Iraq House to debate on candidates ban
BAGHDAD: Iraq's premier has convened parliament for Sunday to debate what his government branded an "illegal" decision to reinstate election candidates with alleged links to ousted dictator Saddam Hussein.
Prime Minister Nuri al-Maliki had sought the extraordinary session from parliament speaker Iyad Samarrai "to study the decision of the seven judges" who reversed the disqualifications, state television said.
The electoral commission announced on Wednesday that the judges had ruled that around 500 candidates barred from Iraq's March 7 general election could stand after all.
Government spokesman Ali al-Dabbagh in a statement Thursday labelled the ruling "illegal" and "unconstitutional."
The blacklist sparked tensions between the country's Shiite majority and its Sunni Arab former elite, alarming the White House and the United Nations which both expressed concerns about the election's credibility in recent weeks.
It was compiled last month by an integrity and accountability committee responsible for ensuring that individuals from the former regime do not take part.
A senior election official told AFP on Wednesday that the barred candidates, who include people accused of membership of Saddam's outlawed Baath party, can take part in the vote, subject to a post-ballot appeals procedure.
"They have the right to run in the election," said Hamdiyah al-Husseini from the war-torn country's Independent High Electoral Commission (IHEC).
"The appeal court will look at their file after the election," and if they find them to have links to Saddam's outlawed Baath party, "they will be eliminated," she said.
Dabbagh, however, said the government vehemently opposed the decision.

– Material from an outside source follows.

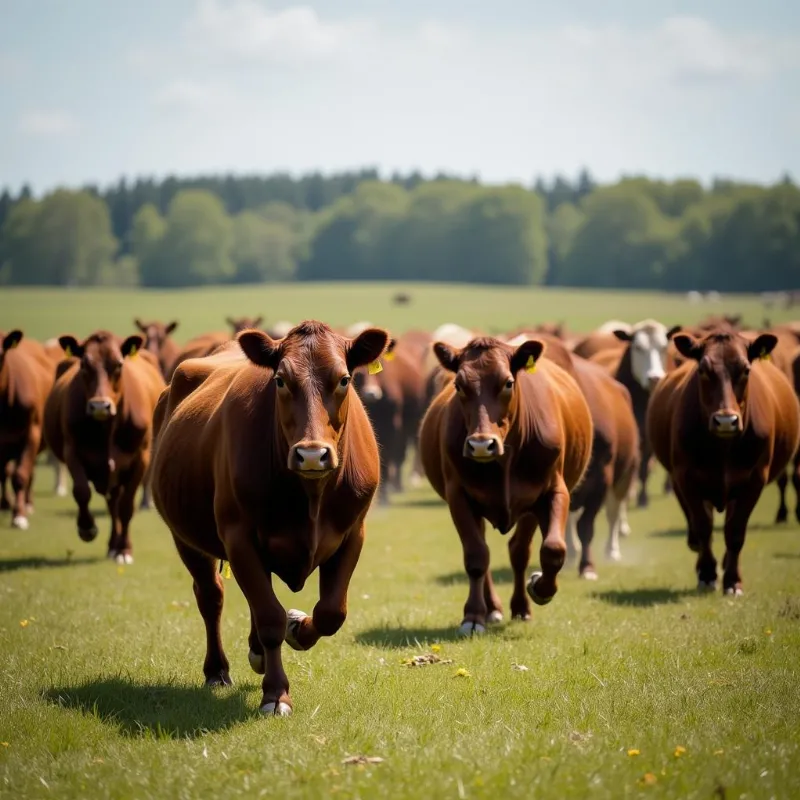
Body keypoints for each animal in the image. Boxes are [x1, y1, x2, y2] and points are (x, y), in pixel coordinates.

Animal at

"The government underlines the importance of respecting Iraq's judicial and constitutional mechanisms to ensure that the rule of law applies to all," he said in the statement.
"Delaying the application of the (electoral) law on integrity and justice until after the elections is illegal and unconstitutional.
"The appeal decision goes beyond its powers because it is a duty to enforce the law on integrity and justice," Dabbagh added.
The law on integrity and justice was adopted January 14, 2008 to replace the de-Baathification Committee, established by the Americans immediately after the US-led invasion in 2003.
It excluded thousands of Saddam-era employees lose their jobs, before many of them joined the insurgency that followed the invasion.
As well as Baathists, the blacklist, which includes both Shiites and Sunnis, covered alleged members of Saddam's once deadly Fedayeen (Men of Sacrifice) militia and Mukhabarat intelligence division.
Baath party membership was essential for obtaining promotion in Iraq's omnipotent public sector during the dictator's rule.
A process of de-Baathification was adopted by Washington diplomat Paul Bremer, head of the Coalition Provisional Authority (CPA), following the invasion.
US Vice President Joe Biden proposed the disqualifications be deferred until after the election during a visit to Baghdad in January at the height of the crisis over the blacklist, according to President Jalal Talabani's office.